RTXteam / RTX-KG2

Build system for the RTX-KG2 biomedical knowledge graph, part of the ARAX reasoning system (https://github.com/RTXTeam/RTX)
MIT License
34 stars 9 forks source link

`validate_curies_to_urls_map_yaml.py` is validating CURIEs not URLs #320

Open ecwood opened 12 months ago

ecwood commented 12 months ago

Per @saramsey, validate_curies_to_urls_map_yaml.py is validating CURIEs only, not the URLs. In an enhancement, we should have the script compare the URLs to what is in Biolink.

Originally posted by @ecwood in https://github.com/RTXteam/RTX-KG2/issues/302#issuecomment-1634570220

ecwood commented 12 months ago

This should especially happen if a URL is in the use_to_bidirectional_mapping section.

This doesn't need to happen for use_for_contraction_only - there is no expectation that the URLs are Biolink standard. The reason URLs go in there is for situations where URL is not official URL. These URLs tend to be non-standard, but we get stuck with them when we inject sources.

For use_for_expansion_only, that is for non-standard prefixes coming in. This helps us deal with them without erroring out. Everyone of these URLs should be correct but the prefixes all have problems with them.

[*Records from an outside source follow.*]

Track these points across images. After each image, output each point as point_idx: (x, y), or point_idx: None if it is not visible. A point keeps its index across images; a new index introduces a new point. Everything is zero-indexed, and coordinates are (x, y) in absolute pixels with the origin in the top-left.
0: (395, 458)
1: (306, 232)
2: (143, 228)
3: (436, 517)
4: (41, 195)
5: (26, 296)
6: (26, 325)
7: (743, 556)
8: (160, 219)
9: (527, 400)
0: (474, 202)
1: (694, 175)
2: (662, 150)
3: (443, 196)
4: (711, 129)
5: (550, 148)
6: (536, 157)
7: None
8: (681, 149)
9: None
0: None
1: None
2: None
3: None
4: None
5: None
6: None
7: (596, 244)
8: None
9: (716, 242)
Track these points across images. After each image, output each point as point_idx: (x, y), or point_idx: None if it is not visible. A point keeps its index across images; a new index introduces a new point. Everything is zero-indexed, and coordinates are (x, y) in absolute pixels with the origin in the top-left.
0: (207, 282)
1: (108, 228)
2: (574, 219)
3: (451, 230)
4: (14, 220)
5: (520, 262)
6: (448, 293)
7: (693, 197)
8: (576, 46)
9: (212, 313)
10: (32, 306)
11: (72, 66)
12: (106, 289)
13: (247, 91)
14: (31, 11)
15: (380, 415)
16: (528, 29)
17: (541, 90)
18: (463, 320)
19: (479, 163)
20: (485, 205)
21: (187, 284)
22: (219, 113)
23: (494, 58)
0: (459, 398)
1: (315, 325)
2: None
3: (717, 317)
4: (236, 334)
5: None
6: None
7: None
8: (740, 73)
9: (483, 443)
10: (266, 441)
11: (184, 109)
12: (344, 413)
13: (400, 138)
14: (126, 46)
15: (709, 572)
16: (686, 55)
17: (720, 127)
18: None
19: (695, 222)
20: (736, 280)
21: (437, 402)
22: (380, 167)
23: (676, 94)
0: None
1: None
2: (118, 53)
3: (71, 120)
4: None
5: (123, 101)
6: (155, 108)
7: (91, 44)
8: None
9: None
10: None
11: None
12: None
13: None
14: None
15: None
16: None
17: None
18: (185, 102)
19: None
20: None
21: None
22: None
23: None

ecwood commented 12 months ago

From 6677636, we know that

WARNING: CURIE_URL NOT SAME AS BIOLINK URL for CHEMBL.MECHANISM  - KG2: https://www.ebi.ac.uk/chembl# , Biolink: https://www.ebi.ac.uk/chembl/mechanism/inspect/
WARNING: CURIE_URL NOT SAME AS BIOLINK URL for DGIdb  - KG2: https://www.dgidb.org/ , Biolink: https://www.dgidb.org/interaction_types
WARNING: CURIE_URL NOT SAME AS BIOLINK URL for DrugCentral  - KG2: https://drugcentral.org/drugcard/ , Biolink: http://drugcentral.org/drugcard/
WARNING: CURIE_URL NOT SAME AS BIOLINK URL for EFO  - KG2: http://purl.bioontology.org/ontology/EFO/ , Biolink: http://www.ebi.ac.uk/efo/EFO_
WARNING: CURIE_URL NOT SAME AS BIOLINK URL for HANCESTRO  - KG2: http://purl.obolibrary.org/obo/HANCESTRO_ , Biolink: http://www.ebi.ac.uk/ancestro/ancestro_
WARNING: CURIE_URL NOT SAME AS BIOLINK URL for KEGG  - KG2: https://www.genome.jp/dbget-bin/www_bget?pathway:map , Biolink: http://www.kegg.jp/entry/
WARNING: CURIE_URL NOT SAME AS BIOLINK URL for medgen  - KG2: https://identifiers.org/medgen: , Biolink: https://www.ncbi.nlm.nih.gov/medgen/
WARNING: CURIE_URL NOT SAME AS BIOLINK URL for PathWhiz  - KG2: https://smpdb.ca/pathwhiz/pathways/ , Biolink: http://smpdb.ca/pathways/#
WARNING: CURIE_URL NOT SAME AS BIOLINK URL for PomBase  - KG2: https://identifiers.org/pombase: , Biolink: https://www.pombase.org/gene/
WARNING: CURIE_URL NOT SAME AS BIOLINK URL for REPODB  - KG2: http://apps.chiragjpgroup.org/repoDB , Biolink: http://apps.chiragjpgroup.org/repoDB/
WARNING: CURIE_URL NOT SAME AS BIOLINK URL for UniProtKB  - KG2: https://identifiers.org/uniprot: , Biolink: http://purl.uniprot.org/uniprot/
WARNING: CURIE_URL NOT SAME AS BIOLINK URL for VANDF  - KG2: http://purl.bioontology.org/ontology/VANDF/ , Biolink: https://www.nlm.nih.gov/research/umls/sourcereleasedocs/current/VANDF/
WARNING: CURIE_URL NOT SAME AS BIOLINK URL for WBls  - KG2: http://purl.obolibrary.org/obo/WBBL_ , Biolink: http://purl.obolibrary.org/obo/WBls_
WARNING: CURIE_URL NOT SAME AS BIOLINK URL for WBbt  - KG2: http://purl.obolibrary.org/obo/WBBT_ , Biolink: http://purl.obolibrary.org/obo/WBbt_
WARNING: CURIE_URL NOT SAME AS BIOLINK URL for WIKIDATA  - KG2: https://www.wikidata.org/wiki/ , Biolink: https://www.wikidata.org/entity/
WARNING: CURIE_URL NOT SAME AS BIOLINK URL for WIKIDATA_PROPERTY  - KG2: https://www.wikidata.org/wiki/Property: , Biolink: https://www.wikidata.org/prop/
ecwood commented 12 months ago

It took a lot of commits, but this seems to be working now.